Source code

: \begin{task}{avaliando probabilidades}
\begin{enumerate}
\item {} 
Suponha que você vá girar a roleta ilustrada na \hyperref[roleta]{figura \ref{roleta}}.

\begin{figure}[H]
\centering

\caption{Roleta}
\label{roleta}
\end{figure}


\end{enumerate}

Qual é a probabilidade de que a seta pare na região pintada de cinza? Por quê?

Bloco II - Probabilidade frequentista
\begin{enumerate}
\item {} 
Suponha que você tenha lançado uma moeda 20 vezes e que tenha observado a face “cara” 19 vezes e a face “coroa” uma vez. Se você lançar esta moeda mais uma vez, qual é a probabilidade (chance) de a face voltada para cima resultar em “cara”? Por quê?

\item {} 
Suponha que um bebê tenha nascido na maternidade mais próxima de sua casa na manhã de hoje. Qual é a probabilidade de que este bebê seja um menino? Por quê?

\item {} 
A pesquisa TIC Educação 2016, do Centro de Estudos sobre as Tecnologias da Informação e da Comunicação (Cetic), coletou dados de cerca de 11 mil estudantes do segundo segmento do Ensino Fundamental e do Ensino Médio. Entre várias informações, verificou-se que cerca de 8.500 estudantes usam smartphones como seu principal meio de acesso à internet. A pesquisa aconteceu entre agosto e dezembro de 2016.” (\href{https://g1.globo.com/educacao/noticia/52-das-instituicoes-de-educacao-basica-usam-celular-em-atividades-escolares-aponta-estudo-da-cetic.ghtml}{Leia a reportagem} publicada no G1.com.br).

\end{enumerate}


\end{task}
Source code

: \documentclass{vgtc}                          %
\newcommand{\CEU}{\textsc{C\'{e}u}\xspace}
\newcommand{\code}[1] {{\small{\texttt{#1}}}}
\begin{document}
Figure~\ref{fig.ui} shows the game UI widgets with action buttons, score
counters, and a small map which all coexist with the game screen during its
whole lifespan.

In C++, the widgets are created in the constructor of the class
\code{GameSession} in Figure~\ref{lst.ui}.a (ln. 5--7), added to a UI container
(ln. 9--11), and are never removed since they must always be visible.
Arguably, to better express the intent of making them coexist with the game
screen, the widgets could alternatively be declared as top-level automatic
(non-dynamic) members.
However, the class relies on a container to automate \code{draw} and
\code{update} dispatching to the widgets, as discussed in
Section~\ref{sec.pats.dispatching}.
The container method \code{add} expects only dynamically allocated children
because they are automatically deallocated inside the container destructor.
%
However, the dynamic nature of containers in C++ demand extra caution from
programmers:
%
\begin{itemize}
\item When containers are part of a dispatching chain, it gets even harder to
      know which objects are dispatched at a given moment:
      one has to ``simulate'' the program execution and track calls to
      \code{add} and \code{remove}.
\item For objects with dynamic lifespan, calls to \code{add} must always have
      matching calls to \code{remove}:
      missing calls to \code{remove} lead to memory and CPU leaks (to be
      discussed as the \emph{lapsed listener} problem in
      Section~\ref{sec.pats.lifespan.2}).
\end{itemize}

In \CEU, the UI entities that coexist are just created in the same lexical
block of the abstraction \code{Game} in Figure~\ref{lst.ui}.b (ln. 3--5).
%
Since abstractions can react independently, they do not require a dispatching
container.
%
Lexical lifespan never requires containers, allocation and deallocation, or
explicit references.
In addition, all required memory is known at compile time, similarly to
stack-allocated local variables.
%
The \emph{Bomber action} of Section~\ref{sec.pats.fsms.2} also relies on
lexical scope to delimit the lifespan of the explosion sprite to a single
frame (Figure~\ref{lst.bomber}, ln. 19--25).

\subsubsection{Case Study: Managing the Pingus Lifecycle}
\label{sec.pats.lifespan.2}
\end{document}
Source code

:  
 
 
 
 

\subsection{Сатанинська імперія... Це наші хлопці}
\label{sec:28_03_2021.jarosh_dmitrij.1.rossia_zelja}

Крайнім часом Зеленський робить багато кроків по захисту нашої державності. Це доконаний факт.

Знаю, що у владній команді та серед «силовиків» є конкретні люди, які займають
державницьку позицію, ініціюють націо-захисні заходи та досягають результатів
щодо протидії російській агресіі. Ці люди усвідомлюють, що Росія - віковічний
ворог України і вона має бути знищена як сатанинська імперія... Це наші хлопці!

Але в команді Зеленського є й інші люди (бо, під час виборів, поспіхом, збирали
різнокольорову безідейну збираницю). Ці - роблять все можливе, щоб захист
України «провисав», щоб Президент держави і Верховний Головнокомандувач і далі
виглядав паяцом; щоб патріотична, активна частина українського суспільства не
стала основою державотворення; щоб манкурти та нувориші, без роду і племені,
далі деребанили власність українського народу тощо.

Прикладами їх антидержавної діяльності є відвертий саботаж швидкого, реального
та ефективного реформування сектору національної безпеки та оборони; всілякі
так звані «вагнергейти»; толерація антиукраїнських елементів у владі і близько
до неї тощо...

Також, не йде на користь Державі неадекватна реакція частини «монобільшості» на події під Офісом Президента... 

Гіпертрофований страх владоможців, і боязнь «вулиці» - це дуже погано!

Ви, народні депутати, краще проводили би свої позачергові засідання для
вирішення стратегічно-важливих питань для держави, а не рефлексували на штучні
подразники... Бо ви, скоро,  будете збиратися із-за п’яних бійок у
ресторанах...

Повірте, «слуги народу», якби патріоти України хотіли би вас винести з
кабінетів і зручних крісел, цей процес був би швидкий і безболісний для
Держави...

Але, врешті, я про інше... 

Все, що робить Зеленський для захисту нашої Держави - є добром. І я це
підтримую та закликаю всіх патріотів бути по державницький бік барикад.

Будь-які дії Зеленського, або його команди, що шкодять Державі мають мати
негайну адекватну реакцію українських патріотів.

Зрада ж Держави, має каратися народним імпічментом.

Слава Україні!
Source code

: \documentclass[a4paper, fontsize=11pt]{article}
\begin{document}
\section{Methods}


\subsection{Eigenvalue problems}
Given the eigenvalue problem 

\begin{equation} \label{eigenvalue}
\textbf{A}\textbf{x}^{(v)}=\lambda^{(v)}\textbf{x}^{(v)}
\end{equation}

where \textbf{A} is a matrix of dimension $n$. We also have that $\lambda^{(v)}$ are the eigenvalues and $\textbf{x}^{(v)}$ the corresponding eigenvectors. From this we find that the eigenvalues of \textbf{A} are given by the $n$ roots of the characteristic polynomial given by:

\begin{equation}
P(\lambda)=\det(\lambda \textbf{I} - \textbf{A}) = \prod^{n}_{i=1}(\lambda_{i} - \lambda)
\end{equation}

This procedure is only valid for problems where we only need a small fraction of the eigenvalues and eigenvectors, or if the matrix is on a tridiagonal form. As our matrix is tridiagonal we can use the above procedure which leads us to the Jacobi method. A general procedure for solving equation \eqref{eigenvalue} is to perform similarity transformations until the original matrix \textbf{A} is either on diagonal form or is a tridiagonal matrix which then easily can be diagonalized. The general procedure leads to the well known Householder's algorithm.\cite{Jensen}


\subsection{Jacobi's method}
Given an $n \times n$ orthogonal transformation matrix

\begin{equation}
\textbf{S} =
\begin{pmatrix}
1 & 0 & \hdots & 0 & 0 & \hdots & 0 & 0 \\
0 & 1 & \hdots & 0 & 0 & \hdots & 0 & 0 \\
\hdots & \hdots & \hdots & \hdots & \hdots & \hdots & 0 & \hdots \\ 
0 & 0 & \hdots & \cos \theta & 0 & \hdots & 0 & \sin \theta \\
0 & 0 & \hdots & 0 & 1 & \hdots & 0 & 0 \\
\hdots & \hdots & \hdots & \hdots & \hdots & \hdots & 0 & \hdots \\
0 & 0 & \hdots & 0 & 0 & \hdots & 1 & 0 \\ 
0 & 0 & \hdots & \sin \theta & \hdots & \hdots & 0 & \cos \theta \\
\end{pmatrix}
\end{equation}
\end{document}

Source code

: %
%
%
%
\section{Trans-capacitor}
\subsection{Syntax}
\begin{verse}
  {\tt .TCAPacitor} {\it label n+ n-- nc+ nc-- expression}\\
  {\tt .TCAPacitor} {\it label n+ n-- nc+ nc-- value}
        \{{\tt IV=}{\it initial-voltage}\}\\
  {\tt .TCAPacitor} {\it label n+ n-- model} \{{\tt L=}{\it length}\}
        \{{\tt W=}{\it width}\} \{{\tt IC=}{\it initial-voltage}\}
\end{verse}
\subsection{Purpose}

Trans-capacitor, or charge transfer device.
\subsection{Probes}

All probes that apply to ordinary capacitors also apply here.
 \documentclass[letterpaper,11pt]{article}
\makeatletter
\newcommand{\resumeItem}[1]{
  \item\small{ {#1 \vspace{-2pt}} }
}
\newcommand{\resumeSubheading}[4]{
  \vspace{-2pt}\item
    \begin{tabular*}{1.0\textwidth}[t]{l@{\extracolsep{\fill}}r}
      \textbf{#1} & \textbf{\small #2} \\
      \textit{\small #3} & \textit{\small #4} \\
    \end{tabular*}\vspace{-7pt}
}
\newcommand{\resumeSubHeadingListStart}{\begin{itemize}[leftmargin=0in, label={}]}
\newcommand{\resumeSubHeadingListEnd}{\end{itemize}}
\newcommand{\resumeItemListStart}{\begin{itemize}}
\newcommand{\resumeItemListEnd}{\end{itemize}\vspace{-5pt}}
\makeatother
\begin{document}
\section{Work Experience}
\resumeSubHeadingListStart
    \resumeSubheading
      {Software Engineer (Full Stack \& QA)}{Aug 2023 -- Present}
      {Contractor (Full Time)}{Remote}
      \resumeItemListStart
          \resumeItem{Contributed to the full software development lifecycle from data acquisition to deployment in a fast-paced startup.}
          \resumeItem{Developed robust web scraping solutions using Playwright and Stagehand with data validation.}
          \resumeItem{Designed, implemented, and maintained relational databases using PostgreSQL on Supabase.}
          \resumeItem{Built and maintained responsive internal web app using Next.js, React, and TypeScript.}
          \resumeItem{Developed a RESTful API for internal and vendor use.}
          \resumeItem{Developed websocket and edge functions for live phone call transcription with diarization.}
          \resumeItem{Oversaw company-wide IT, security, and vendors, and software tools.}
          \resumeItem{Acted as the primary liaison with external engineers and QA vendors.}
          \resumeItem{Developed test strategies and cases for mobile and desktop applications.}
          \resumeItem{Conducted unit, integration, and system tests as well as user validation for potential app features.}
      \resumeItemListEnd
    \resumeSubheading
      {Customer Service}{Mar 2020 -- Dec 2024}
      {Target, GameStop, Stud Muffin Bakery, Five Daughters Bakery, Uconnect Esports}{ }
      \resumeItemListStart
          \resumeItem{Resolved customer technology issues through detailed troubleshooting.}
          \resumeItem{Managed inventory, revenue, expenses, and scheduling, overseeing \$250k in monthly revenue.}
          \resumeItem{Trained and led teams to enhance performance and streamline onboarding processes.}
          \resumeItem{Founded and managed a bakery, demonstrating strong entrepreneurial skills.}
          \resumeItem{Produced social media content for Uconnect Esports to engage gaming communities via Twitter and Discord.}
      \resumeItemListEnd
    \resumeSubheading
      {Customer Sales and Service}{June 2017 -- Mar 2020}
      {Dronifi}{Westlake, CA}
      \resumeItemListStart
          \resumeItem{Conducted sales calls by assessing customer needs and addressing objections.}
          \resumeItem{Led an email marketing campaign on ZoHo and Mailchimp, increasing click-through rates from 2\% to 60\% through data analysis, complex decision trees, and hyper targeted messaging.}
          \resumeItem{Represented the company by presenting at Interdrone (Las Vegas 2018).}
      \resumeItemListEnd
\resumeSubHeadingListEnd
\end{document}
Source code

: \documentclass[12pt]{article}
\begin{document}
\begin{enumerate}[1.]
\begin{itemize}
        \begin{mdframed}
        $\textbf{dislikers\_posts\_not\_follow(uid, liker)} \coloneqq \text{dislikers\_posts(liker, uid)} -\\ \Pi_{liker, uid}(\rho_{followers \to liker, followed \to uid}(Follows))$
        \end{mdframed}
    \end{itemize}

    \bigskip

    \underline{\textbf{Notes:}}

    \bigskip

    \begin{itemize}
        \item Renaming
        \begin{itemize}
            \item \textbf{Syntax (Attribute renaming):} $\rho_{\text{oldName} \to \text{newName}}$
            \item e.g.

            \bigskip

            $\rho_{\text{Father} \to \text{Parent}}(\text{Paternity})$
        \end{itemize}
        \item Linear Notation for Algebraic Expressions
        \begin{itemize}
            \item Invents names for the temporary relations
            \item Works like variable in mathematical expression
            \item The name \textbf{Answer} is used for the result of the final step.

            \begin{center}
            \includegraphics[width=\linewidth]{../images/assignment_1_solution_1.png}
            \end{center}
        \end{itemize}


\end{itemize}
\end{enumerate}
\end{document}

###

Go over the records above and tally each line that includes "through". Give the total by itself.

◆ **Output**:
2